- Occupation: Historian
- Known for: AskHistorians

Academic background
- Alma mater: Fashion Institute of Technology

Academic work
- Discipline: Fashion history
- Institutions: Collections manager, Fenimore Art Museum and Fenimore Farm & Country Village
- Notable works: Regency Women's Dress (2015)
- Website: mimicofmodes.com

= Cassidy Percoco =

American fashion historian

Cassidy Percoco is an American fashion historian and collections manager.
==Early life and education==
Percoco received a BA from Binghamton University in 2009. She received a Master of Arts degree in Fashion and Textile History, Theory, and Museum Practice from the Fashion Institute of Technology in 2012.
==Career==
Percoco is collections manager at the Fenimore Art Museum and the Fenimore Farm & Country Village. In 2015, she published the book Regency Women's Dress: Techniques and Patterns 1800–1830. The book examines the techniques and styles of women's clothing in the Regency era. It begins with a brief overview of the history of Regency era women's fashion, and includes patterns, line drawings, and photographs for 26 historical garments from museum collections in New York and Massachusetts, many of which were previously unpublished.

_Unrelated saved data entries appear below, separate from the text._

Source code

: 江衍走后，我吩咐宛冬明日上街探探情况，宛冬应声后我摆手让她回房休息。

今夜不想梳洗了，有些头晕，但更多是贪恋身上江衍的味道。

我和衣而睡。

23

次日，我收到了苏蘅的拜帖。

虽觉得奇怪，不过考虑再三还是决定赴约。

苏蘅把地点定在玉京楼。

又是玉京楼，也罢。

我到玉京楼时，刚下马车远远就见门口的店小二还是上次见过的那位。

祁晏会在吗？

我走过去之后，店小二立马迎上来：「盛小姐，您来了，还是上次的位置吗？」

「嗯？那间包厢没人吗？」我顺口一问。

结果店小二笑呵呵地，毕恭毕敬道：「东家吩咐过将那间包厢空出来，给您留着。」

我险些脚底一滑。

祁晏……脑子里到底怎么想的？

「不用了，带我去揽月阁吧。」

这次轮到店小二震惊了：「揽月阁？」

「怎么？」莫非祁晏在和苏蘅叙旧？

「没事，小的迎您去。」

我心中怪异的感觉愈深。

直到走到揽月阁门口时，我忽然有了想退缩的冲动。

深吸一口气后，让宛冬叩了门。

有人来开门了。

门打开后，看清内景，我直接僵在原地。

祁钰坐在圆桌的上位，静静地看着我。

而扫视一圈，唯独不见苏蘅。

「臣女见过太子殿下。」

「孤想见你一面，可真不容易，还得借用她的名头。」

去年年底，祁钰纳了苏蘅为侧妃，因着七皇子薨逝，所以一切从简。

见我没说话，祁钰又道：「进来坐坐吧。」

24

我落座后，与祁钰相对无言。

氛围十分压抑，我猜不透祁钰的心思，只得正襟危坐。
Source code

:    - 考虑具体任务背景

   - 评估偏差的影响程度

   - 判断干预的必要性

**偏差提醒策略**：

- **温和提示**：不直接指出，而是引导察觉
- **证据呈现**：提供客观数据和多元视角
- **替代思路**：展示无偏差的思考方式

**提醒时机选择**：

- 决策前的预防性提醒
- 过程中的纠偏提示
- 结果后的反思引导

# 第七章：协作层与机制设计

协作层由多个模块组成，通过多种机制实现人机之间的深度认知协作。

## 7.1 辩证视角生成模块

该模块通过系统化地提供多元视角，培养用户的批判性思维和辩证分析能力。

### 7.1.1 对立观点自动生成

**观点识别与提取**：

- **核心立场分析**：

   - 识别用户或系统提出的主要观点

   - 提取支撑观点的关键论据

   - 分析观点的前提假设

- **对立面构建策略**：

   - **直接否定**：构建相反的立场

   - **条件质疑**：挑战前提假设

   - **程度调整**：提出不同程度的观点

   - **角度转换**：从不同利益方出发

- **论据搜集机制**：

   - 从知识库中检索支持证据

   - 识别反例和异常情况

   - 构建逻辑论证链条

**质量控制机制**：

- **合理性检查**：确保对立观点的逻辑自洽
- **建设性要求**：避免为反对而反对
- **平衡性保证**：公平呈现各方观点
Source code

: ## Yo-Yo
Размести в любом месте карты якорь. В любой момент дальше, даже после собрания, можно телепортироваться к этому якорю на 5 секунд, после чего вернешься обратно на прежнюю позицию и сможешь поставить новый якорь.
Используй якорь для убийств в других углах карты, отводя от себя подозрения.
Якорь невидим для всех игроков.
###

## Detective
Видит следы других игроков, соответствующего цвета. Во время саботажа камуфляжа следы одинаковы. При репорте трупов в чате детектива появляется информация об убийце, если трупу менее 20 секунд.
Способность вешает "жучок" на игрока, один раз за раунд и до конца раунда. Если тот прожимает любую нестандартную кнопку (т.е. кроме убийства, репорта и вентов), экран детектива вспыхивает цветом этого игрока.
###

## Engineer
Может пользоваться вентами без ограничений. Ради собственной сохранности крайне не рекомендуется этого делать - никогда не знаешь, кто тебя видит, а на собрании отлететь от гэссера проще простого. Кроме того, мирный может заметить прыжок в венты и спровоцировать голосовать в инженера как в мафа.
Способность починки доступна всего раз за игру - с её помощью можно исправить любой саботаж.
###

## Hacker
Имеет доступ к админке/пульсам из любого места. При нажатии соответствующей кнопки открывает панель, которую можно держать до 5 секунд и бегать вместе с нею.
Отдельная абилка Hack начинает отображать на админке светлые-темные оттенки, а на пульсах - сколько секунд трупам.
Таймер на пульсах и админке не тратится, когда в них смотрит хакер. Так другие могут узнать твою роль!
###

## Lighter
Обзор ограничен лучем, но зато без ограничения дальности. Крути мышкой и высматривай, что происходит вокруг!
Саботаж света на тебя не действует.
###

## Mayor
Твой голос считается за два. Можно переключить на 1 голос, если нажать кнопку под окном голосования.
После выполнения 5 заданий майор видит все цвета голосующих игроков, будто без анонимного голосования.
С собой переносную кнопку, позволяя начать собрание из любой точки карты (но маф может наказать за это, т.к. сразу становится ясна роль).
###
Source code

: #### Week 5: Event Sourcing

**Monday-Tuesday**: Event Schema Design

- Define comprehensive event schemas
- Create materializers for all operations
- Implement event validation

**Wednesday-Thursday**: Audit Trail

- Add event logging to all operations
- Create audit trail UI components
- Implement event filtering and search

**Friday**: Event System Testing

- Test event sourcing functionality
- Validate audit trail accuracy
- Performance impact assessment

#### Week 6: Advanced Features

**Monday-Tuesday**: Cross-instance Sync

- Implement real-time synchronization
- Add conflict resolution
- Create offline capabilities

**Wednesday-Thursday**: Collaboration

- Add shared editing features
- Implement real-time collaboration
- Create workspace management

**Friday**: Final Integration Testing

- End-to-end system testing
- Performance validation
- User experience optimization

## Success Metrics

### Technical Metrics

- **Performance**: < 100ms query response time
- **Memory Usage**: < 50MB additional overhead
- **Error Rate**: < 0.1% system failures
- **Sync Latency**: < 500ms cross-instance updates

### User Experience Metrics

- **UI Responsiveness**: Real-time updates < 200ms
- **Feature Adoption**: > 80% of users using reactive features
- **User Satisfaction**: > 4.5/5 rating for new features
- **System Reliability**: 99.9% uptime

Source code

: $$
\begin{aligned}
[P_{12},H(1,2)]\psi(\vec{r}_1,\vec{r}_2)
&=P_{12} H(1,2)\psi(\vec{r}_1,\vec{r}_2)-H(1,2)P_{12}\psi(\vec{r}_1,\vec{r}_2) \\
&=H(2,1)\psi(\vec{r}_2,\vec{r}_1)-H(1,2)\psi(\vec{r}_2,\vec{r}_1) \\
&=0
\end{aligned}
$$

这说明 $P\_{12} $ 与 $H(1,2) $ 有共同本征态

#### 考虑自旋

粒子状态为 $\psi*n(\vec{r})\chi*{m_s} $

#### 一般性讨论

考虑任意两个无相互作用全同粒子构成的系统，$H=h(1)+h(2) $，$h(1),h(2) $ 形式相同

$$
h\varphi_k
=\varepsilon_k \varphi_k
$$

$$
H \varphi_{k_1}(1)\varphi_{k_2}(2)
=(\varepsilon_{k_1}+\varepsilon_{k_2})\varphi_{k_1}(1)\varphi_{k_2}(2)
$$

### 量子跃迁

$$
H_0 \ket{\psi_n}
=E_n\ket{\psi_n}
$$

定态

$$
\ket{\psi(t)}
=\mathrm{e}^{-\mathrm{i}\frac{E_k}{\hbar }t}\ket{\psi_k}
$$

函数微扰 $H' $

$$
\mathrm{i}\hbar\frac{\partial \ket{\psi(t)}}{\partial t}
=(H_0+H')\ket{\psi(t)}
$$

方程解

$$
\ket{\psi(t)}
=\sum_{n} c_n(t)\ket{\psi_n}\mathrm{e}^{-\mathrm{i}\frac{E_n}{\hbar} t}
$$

In a review for The Journal of the Costume Society of America, Ann Buerman Wass praised its informativeness and recommended it to costume designers and period enthusiasts. Pat Poppy, reviewing the book for Costume gave it a similarly positive review, writing that "those looking to recreate garments of this period will find many options here."

=== Public history ===
Percoco is a moderator and contributor to the online history platform AskHistorians, where she writes content and answers Q&As related to fashion history, women's history and social history. She also authors the history blog A Most Beguiling Accomplishment. She has been interviewed as a featured expert in publications like Teen Vogue and Den of Geek, where she has discussed the historical accuracy of costuming in films and series such as Netflix's Bridgerton. She has also written for popular history publications such as History Today.